The Descendants, adapted from a novel by Kaui Hart Hemmings, is a skillfully made film that precisely evokes the sense of a place we don’t often see at the movies: contemporary urban Hawaii. With help from cinematographer Phedon Papamichael (who also shot Sideways) and a lilting score of traditional Hawaiian music, Payne establishes a mood of lush, sun-drenched melancholy. But somewhere around the midpoint I found myself watching The Descendants with a sinking sensation of is-that-all-there-is? aimlessness that I don’t think Payne intended.

This is a movie that wants to confront painful truths about love, loss, and grief, yet there’s a curious emotional brittleness about it. The script seems to operate in only two affective modes—deadpan absurdism and heart-tugging melodrama—and every time it switches gears, the grinding is audible. Taken on their own, the jokes can be funny and the dramatic moments touching, but Payne’s mastery of tone, usually so deft, feels off. The climax—a hospital scene in which both Matt and Bryan Speer’s wife (Judy Greer) deliver raw, heartfelt speeches to the comatose body of the woman who wronged them—is meant to work simultaneously as comedy and catharsis; for me, it failed as both.

Clooney, like Angelina Jolie, may be becoming a prisoner of his own Olympian looks and fame—even shambling around in shorts, flip-flops, and a goofy floral shirt, this man is self-evidently not a schlemiel. But it isn’t primarily Clooney’s fault that Matt King is such an illegible protagonist. The script (co-written by Payne, Nat Faxon, and Jim Rash) vaguely alludes to the character’s shortcomings as a father and husband without ever fleshing them out. If a woman’s going to cheat on George Clooney with the likes of Matthew Lillard, we’d better have a good idea of why. Was Matt a workaholic, as he claims in his opening voice-over? (We certainly don’t see him spend a lot of time practicing law.) Was he a sexually withholding husband, as his perpetually angry father-in-law (a terrific Robert Forster) obnoxiously insinuates? Virtually every moment of the film is spent in the company of this character, yet we come away not really knowing who Matt King is—not because, like Paul Giamatti’s romantic misanthrope in Sideways, he’s richly self-contradictory, but simply because he’s underwritten.
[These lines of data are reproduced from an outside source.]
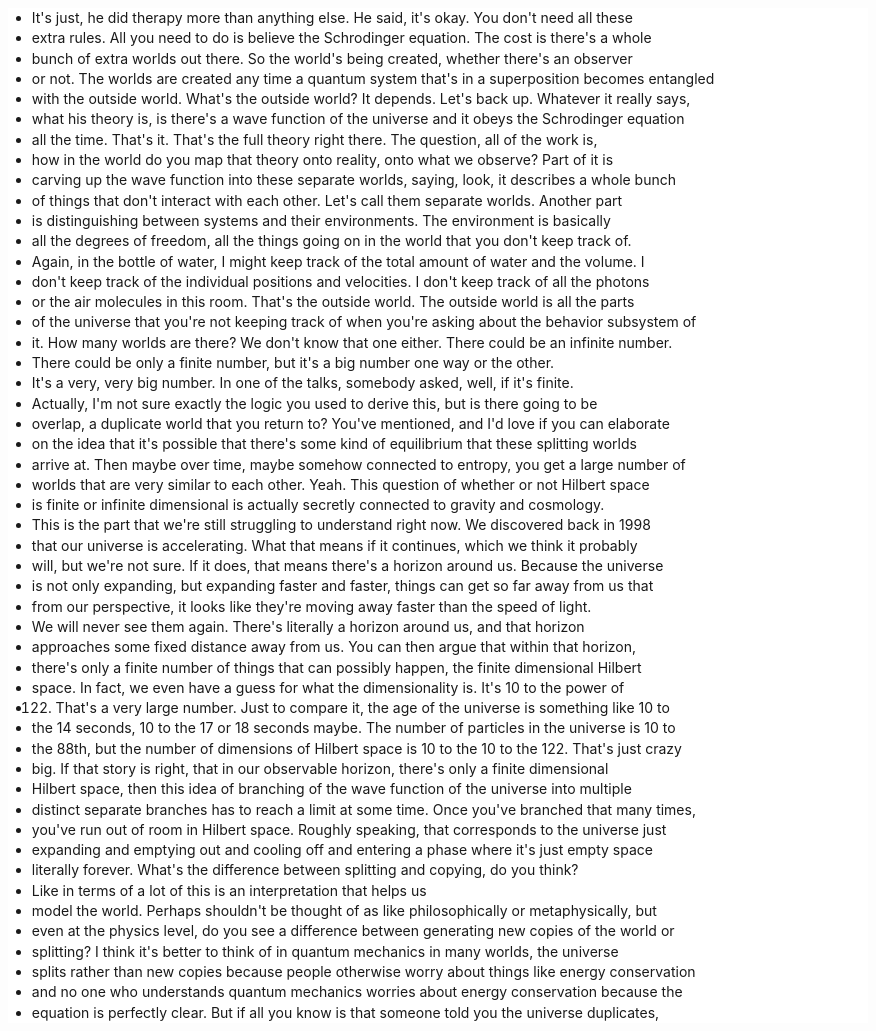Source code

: *  It's just, he did therapy more than anything else. He said, it's okay. You don't need all these
*  extra rules. All you need to do is believe the Schrodinger equation. The cost is there's a whole
*  bunch of extra worlds out there. So the world's being created, whether there's an observer
*  or not. The worlds are created any time a quantum system that's in a superposition becomes entangled
*  with the outside world. What's the outside world? It depends. Let's back up. Whatever it really says,
*  what his theory is, is there's a wave function of the universe and it obeys the Schrodinger equation
*  all the time. That's it. That's the full theory right there. The question, all of the work is,
*  how in the world do you map that theory onto reality, onto what we observe? Part of it is
*  carving up the wave function into these separate worlds, saying, look, it describes a whole bunch
*  of things that don't interact with each other. Let's call them separate worlds. Another part
*  is distinguishing between systems and their environments. The environment is basically
*  all the degrees of freedom, all the things going on in the world that you don't keep track of.
*  Again, in the bottle of water, I might keep track of the total amount of water and the volume. I
*  don't keep track of the individual positions and velocities. I don't keep track of all the photons
*  or the air molecules in this room. That's the outside world. The outside world is all the parts
*  of the universe that you're not keeping track of when you're asking about the behavior subsystem of
*  it. How many worlds are there? We don't know that one either. There could be an infinite number.
*  There could be only a finite number, but it's a big number one way or the other.
*  It's a very, very big number. In one of the talks, somebody asked, well, if it's finite.
*  Actually, I'm not sure exactly the logic you used to derive this, but is there going to be
*  overlap, a duplicate world that you return to? You've mentioned, and I'd love if you can elaborate
*  on the idea that it's possible that there's some kind of equilibrium that these splitting worlds
*  arrive at. Then maybe over time, maybe somehow connected to entropy, you get a large number of
*  worlds that are very similar to each other. Yeah. This question of whether or not Hilbert space
*  is finite or infinite dimensional is actually secretly connected to gravity and cosmology.
*  This is the part that we're still struggling to understand right now. We discovered back in 1998
*  that our universe is accelerating. What that means if it continues, which we think it probably
*  will, but we're not sure. If it does, that means there's a horizon around us. Because the universe
*  is not only expanding, but expanding faster and faster, things can get so far away from us that
*  from our perspective, it looks like they're moving away faster than the speed of light.
*  We will never see them again. There's literally a horizon around us, and that horizon
*  approaches some fixed distance away from us. You can then argue that within that horizon,
*  there's only a finite number of things that can possibly happen, the finite dimensional Hilbert
*  space. In fact, we even have a guess for what the dimensionality is. It's 10 to the power of
*  122. That's a very large number. Just to compare it, the age of the universe is something like 10 to
*  the 14 seconds, 10 to the 17 or 18 seconds maybe. The number of particles in the universe is 10 to
*  the 88th, but the number of dimensions of Hilbert space is 10 to the 10 to the 122. That's just crazy
*  big. If that story is right, that in our observable horizon, there's only a finite dimensional
*  Hilbert space, then this idea of branching of the wave function of the universe into multiple
*  distinct separate branches has to reach a limit at some time. Once you've branched that many times,
*  you've run out of room in Hilbert space. Roughly speaking, that corresponds to the universe just
*  expanding and emptying out and cooling off and entering a phase where it's just empty space
*  literally forever. What's the difference between splitting and copying, do you think?
*  Like in terms of a lot of this is an interpretation that helps us
*  model the world. Perhaps shouldn't be thought of as like philosophically or metaphysically, but
*  even at the physics level, do you see a difference between generating new copies of the world or
*  splitting? I think it's better to think of in quantum mechanics in many worlds, the universe
*  splits rather than new copies because people otherwise worry about things like energy conservation
*  and no one who understands quantum mechanics worries about energy conservation because the
*  equation is perfectly clear. But if all you know is that someone told you the universe duplicates,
Without spoiling anything, I can say that The Descendants, for all its black humor, ends on a warm but unsentimental affirmation of the primacy of family. If the rest of the movie had had the effect that it was meant to (and that I very much wanted it to), the last shot would’ve brought me to tears. But the gentle pathos of the film’s ending felt somehow unearned. It was as if Payne expected the audience to look back and marvel at all we’d been through with these characters, when it seemed to this viewer that neither we nor they had been through quite enough.